_Exercise materials_
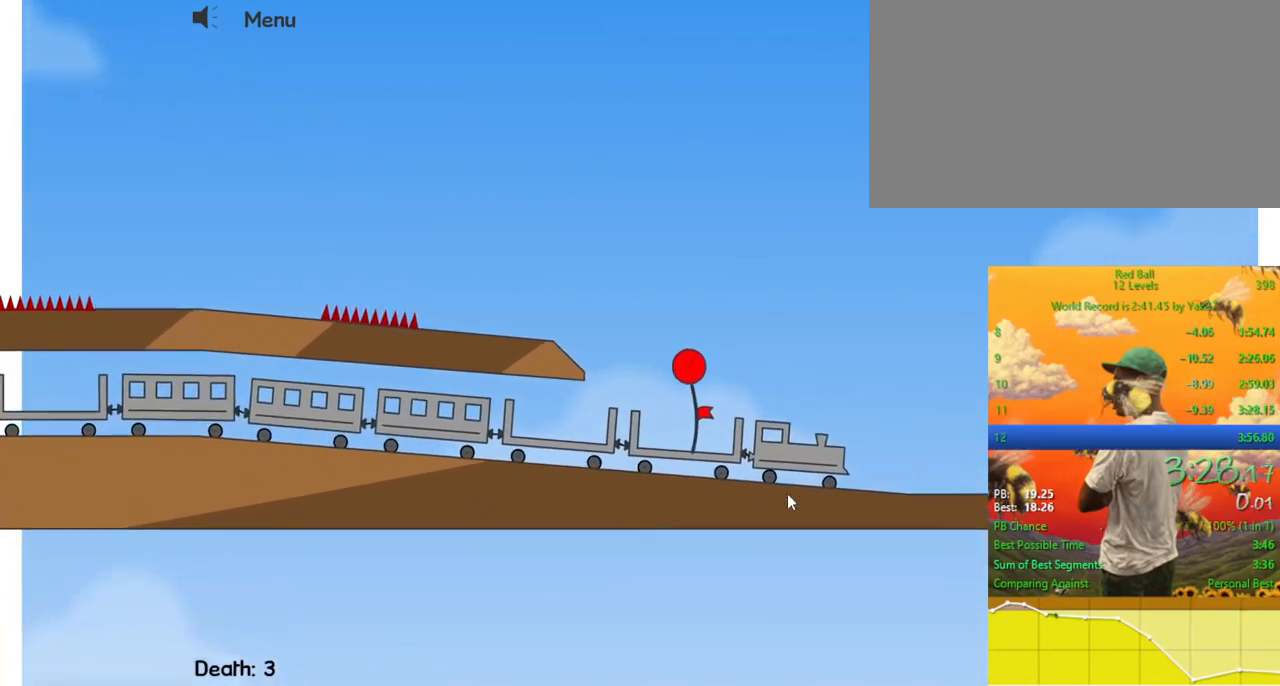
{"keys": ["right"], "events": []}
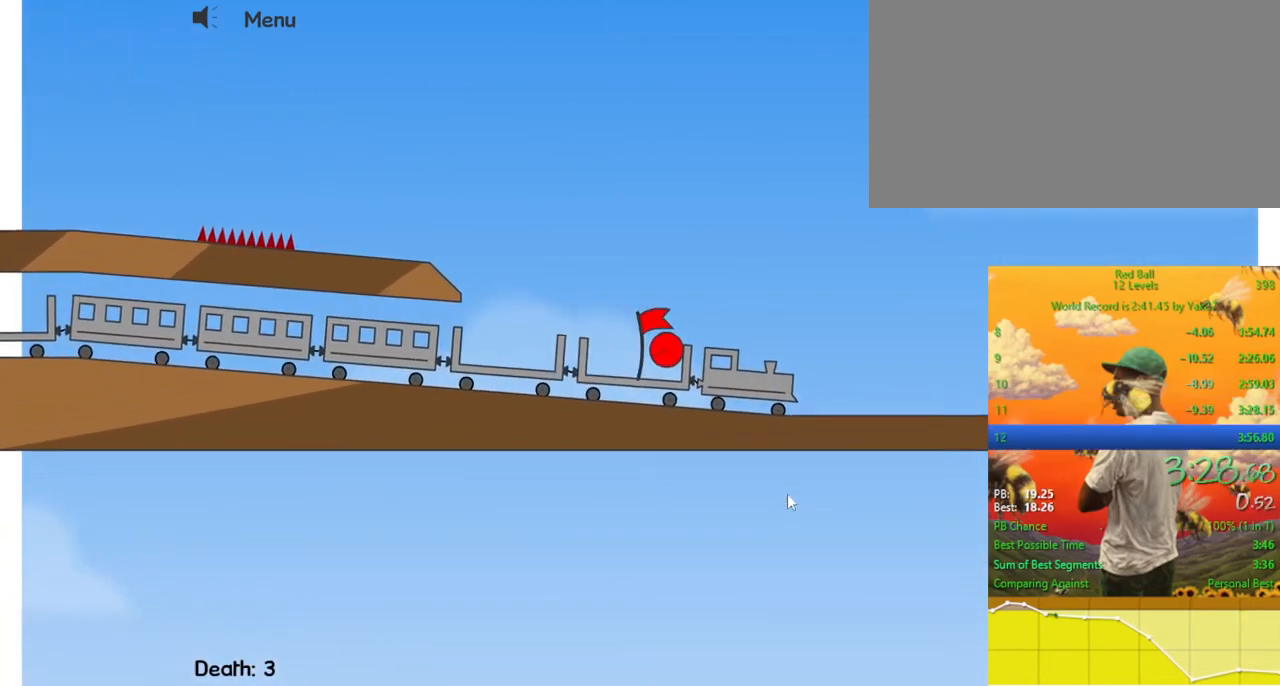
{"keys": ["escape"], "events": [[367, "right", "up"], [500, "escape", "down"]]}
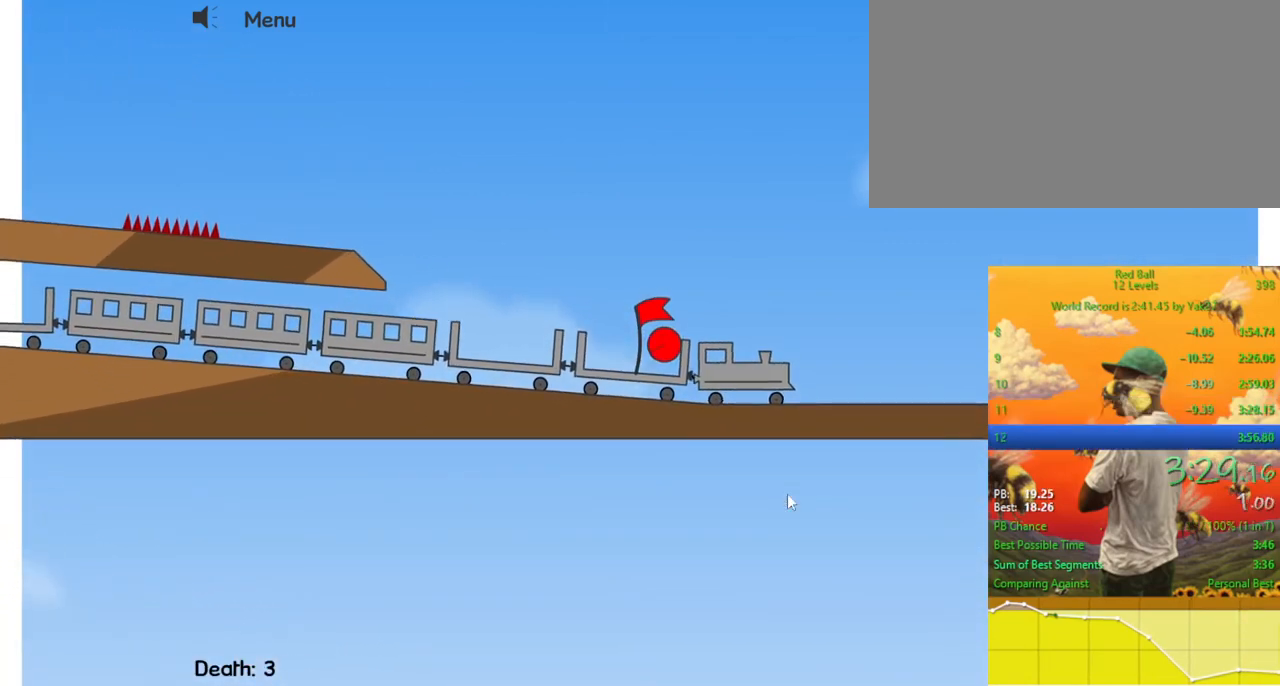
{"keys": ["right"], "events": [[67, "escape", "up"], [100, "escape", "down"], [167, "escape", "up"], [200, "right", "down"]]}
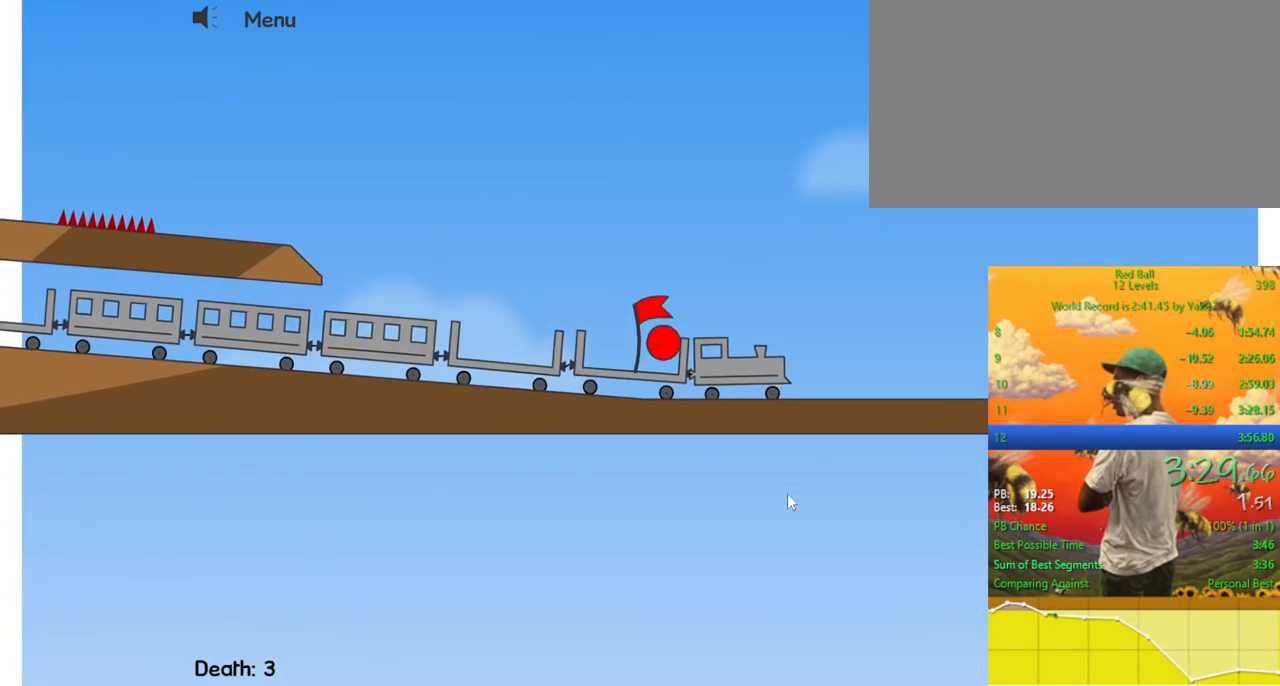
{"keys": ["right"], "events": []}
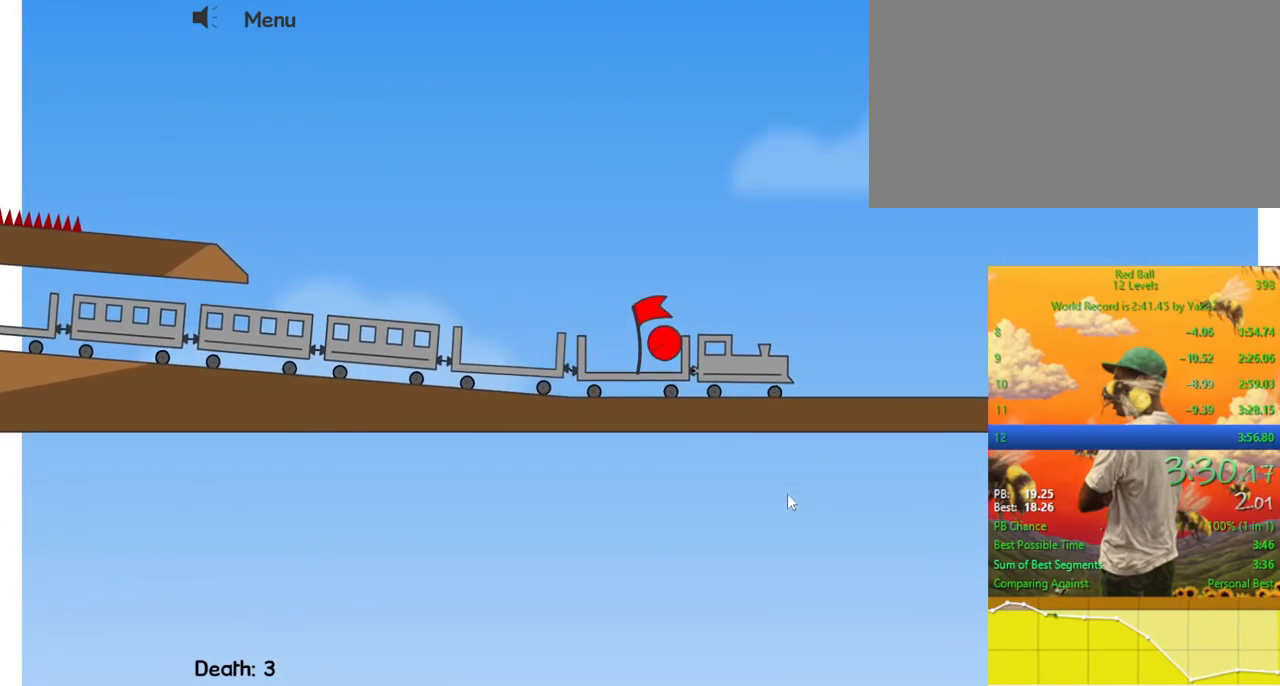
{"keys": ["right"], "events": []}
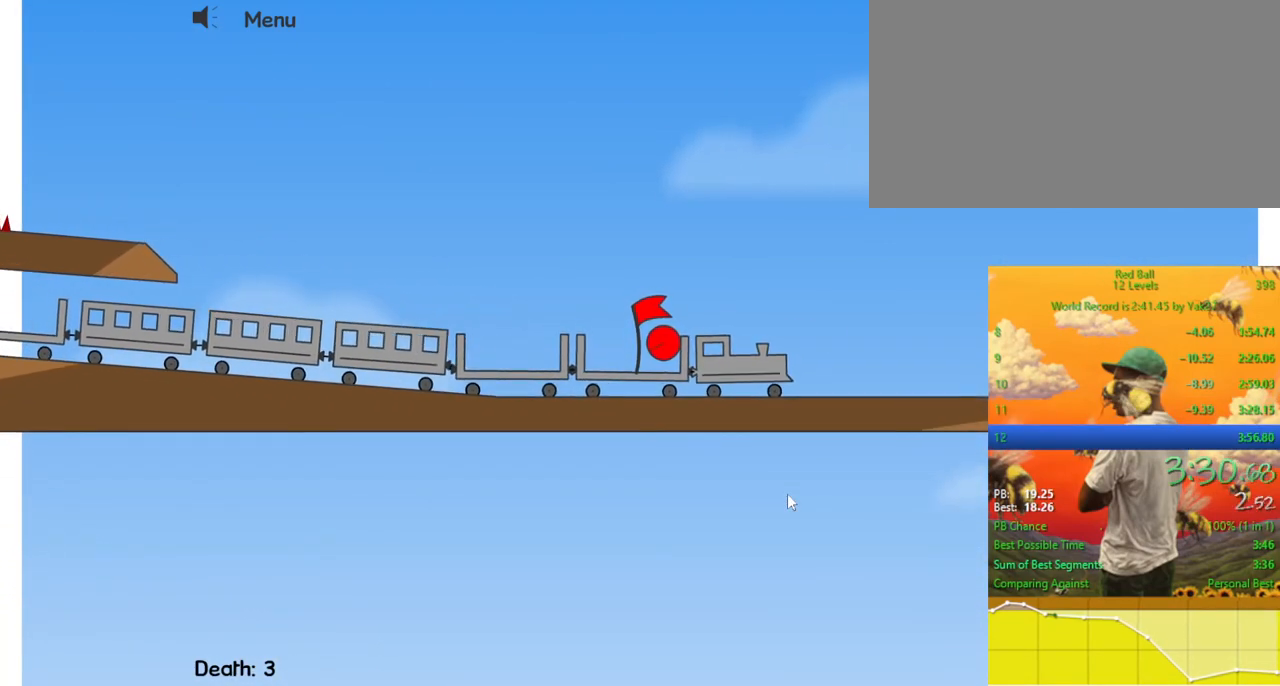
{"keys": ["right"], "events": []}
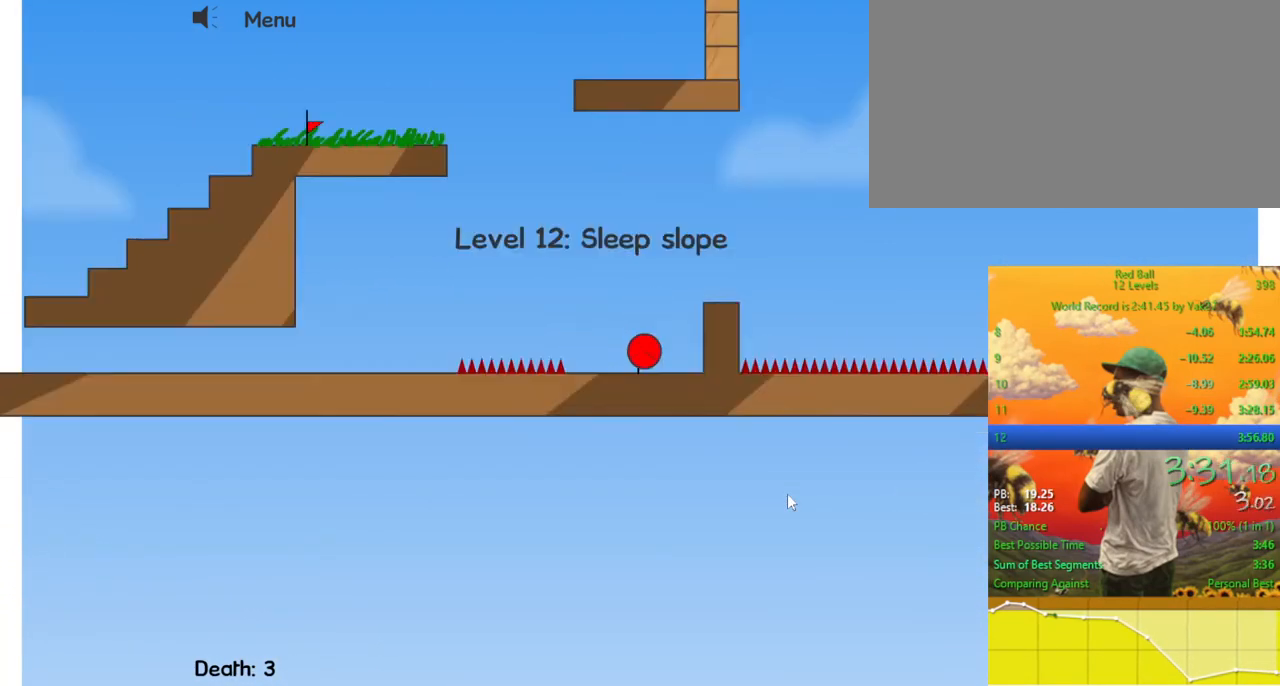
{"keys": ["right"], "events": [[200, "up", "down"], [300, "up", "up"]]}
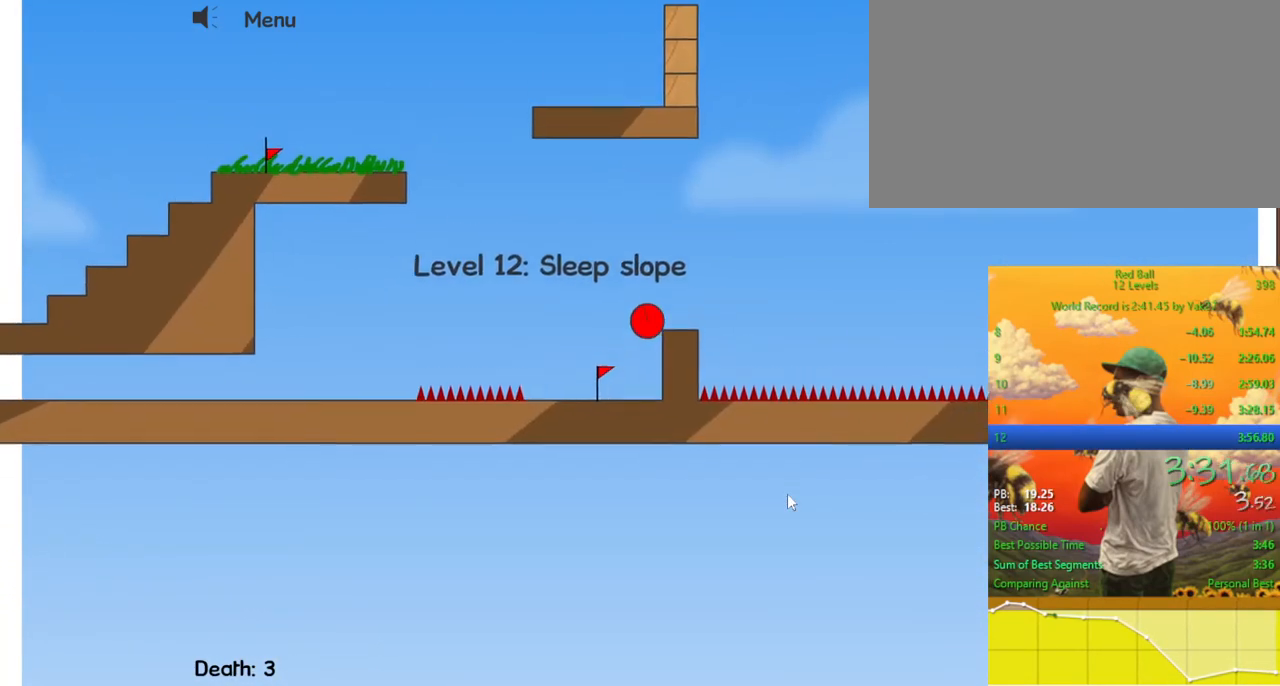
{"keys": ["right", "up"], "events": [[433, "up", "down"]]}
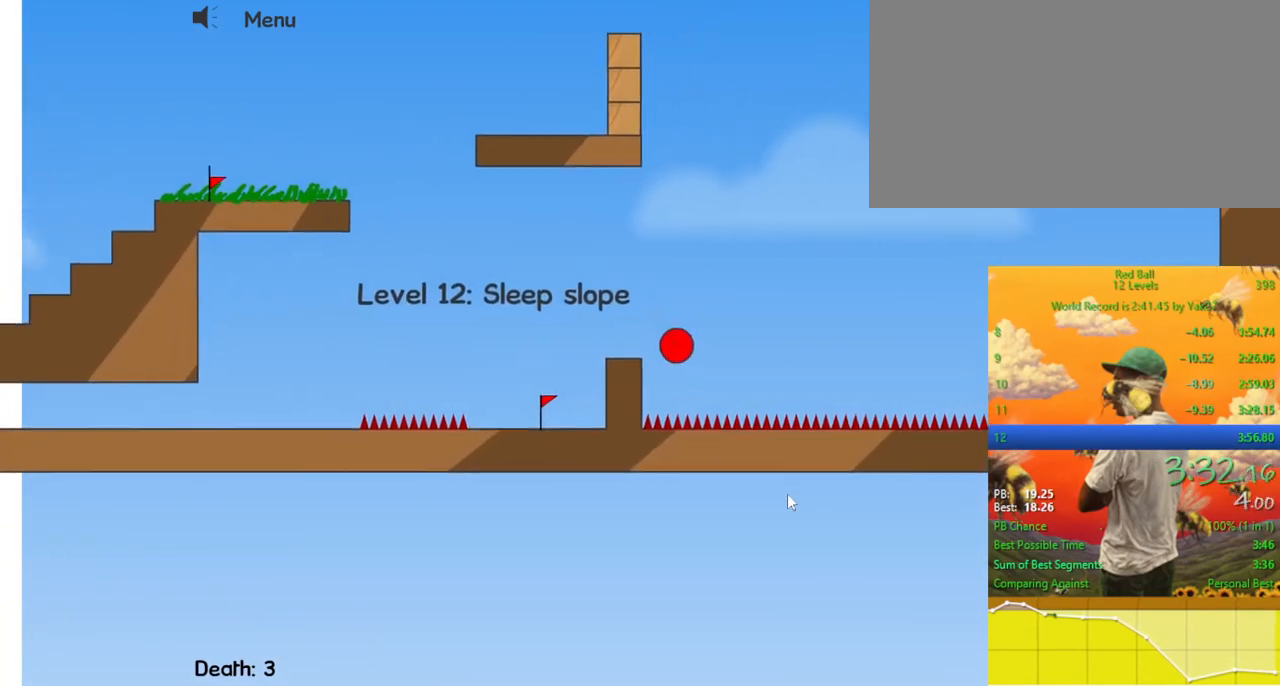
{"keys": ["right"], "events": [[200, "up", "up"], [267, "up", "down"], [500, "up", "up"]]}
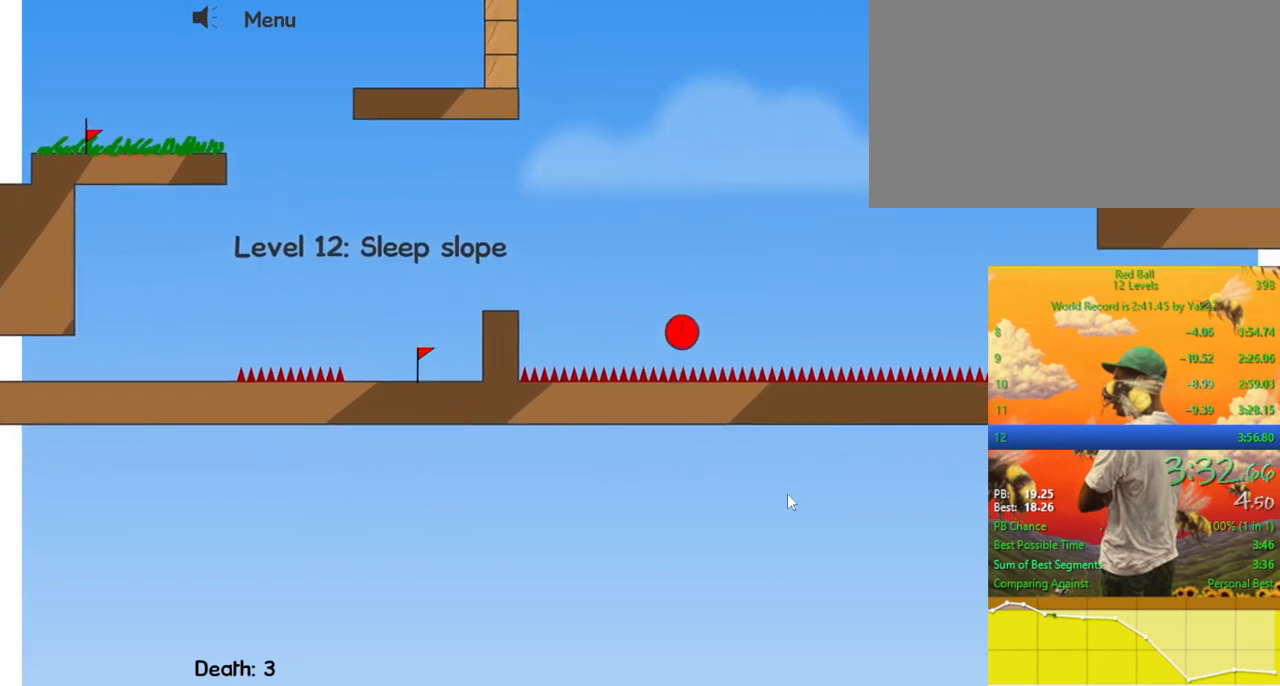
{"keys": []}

_Goal of the exercise_
Drop the pictures and give every line above again exactly.

_Answer space_
{"keys": ["right"], "events": []}
{"keys": ["escape"], "events": [[367, "right", "up"], [500, "escape", "down"]]}
{"keys": ["right"], "events": [[67, "escape", "up"], [100, "escape", "down"], [167, "escape", "up"], [200, "right", "down"]]}
{"keys": ["right"], "events": []}
{"keys": ["right"], "events": []}
{"keys": ["right"], "events": []}
{"keys": ["right"], "events": [[200, "up", "down"], [300, "up", "up"]]}
{"keys": ["right", "up"], "events": [[433, "up", "down"]]}
{"keys": ["right"], "events": [[200, "up", "up"], [267, "up", "down"], [500, "up", "up"]]}
{"keys": []}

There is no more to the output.